*** Block opens ***

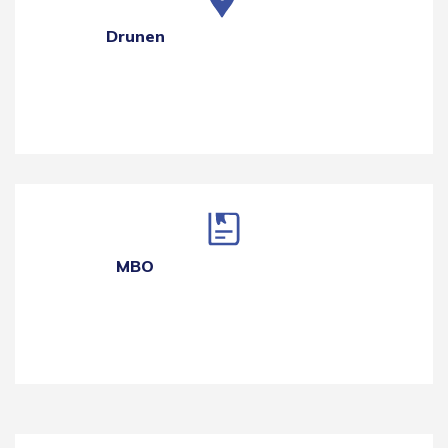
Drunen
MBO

*** Block closes ***
*** Block opens ***

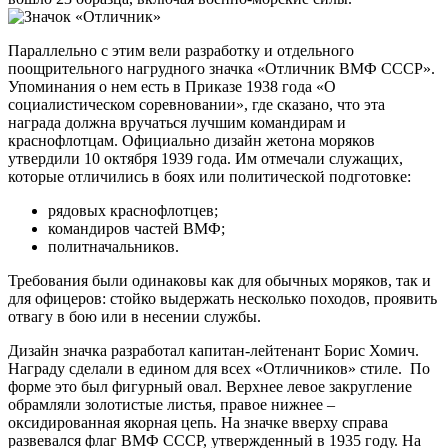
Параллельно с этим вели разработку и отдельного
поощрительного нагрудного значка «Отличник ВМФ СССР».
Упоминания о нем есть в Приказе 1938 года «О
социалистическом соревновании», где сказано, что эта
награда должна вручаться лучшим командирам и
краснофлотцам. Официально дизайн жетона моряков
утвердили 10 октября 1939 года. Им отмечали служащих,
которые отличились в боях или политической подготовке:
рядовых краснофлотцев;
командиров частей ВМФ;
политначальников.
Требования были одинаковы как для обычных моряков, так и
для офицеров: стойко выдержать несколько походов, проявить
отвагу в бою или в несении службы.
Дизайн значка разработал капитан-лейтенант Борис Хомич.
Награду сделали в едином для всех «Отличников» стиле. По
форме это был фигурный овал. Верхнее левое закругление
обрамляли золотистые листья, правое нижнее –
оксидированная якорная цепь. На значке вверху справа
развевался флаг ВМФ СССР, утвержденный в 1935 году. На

*** Block closes ***
*** Block opens ***

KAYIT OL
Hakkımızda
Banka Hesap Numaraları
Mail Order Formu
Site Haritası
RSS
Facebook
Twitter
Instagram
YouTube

*** Block closes ***

§ Your objective: Go through the lines above and count those that include "года"; give the total and nothing more.

§ Output of the task: 2